The development of all honey bee castes proceeds through three different life stages all of which encounter microbial infections to a various extent. We have examined the immune strength of honey bees across all developmental stages with emphasis on the temporal expression of cellular and humoral immune responses upon artificial challenge with viable Escherichia coli bacteria. We employed a broad array of methods to investigate defence strategies of infected individuals: (a) fate of bacteria in the haemocoel; (b) nodule formation and (c) induction of antimicrobial peptides (AMPs). Newly emerged adult worker bees and drones were able to activate efficiently all examined immune reactions. The number of viable bacteria circulating in the haemocoel of infected bees declined rapidly by more than two orders of magnitude within the first 4–6 h post-injection (p.i.), coinciding with the occurrence of melanised nodules. Antimicrobial activity, on the other hand, became detectable only after the initial bacterial clearance. These two temporal patterns of defence reactions very likely represent the constitutive cellular and the induced humoral immune response. A unique feature of honey bees is that a fraction of worker bees survives the winter season in a cluster mostly engaged in thermoregulation. We show here that the overall immune strength of winter bees matches that of young summer bees although nodulation reactions are not initiated at all.
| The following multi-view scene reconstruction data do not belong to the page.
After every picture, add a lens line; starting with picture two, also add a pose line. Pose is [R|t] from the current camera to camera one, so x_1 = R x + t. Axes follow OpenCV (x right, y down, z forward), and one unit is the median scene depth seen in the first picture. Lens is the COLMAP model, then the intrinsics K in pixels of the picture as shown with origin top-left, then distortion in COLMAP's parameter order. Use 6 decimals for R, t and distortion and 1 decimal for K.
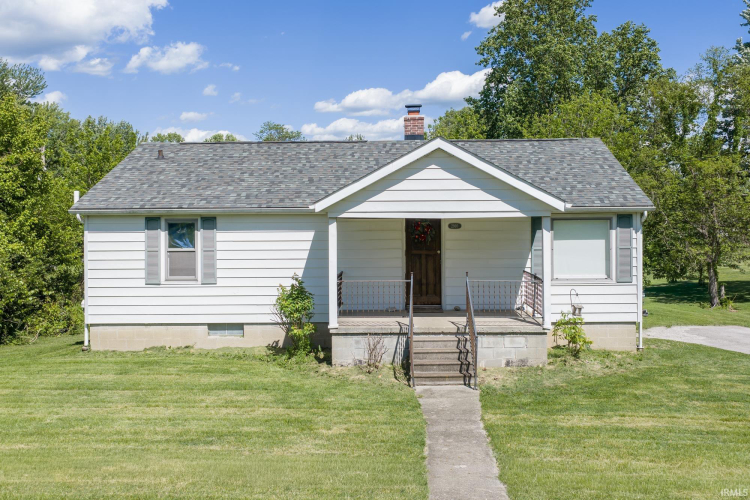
lens RADIAL K [[734.6, 0, 376.7], [0, 734.6, 226.8], [0, 0, 1]] dist [0.003482, 0.002059]
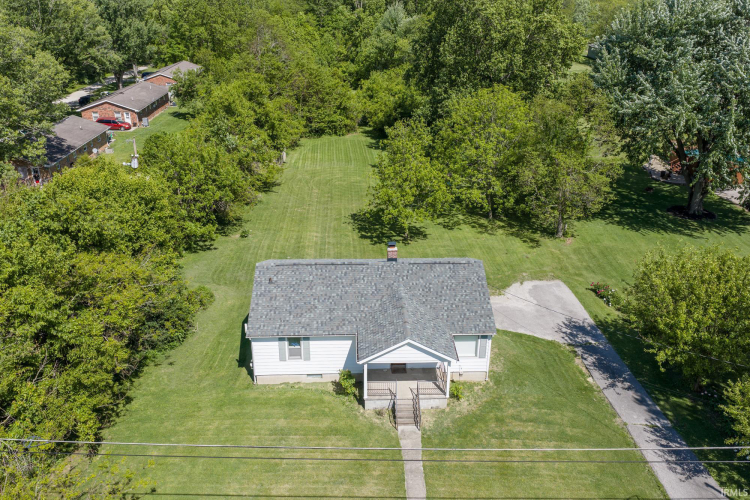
lens RADIAL K [[635.9, 0, 354.2], [0, 635.9, 236.8], [0, 0, 1]] dist [0.004976, 0.002990]
pose [[0.999064, -0.018941, 0.038885, -0.149679], [0.002237, 0.920444, 0.390869, -1.077290], [-0.043195, -0.390416, 0.919624, -0.717437]]
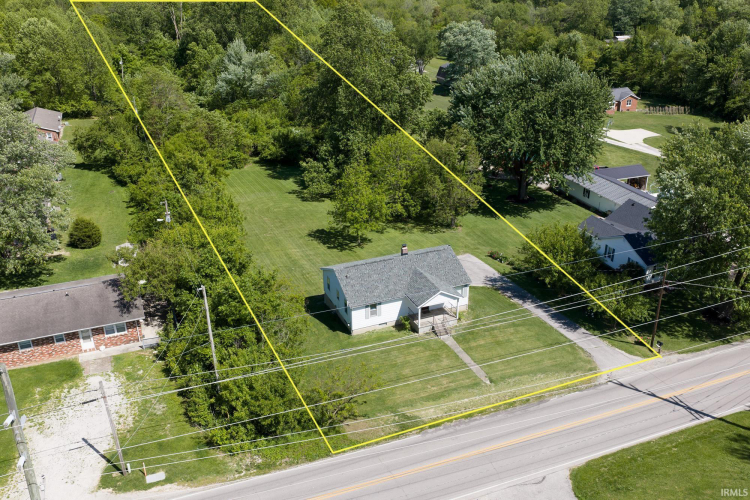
lens RADIAL K [[734.6, 0, 376.7], [0, 734.6, 226.8], [0, 0, 1]] dist [0.003482, 0.002059]
pose [[0.901896, -0.160671, 0.400960, -1.844815], [-0.000583, 0.927794, 0.373093, -1.962069], [-0.431953, -0.336725, 0.836680, -2.331948]]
As expected, high doses of injected viable E.coli bacteria caused no mortality in larvae or adults of each age. However, drone and worker pupae succumbed to challenge with E.coli even at low doses, accompanied by a premature darkening of the pupal body. In contrast to larvae and adults, we observed no fast clearance of viable bacteria and no induction of AMPs but a rapid proliferation of E.coli bacteria in the haemocoel of bee pupae ultimately leading to their death.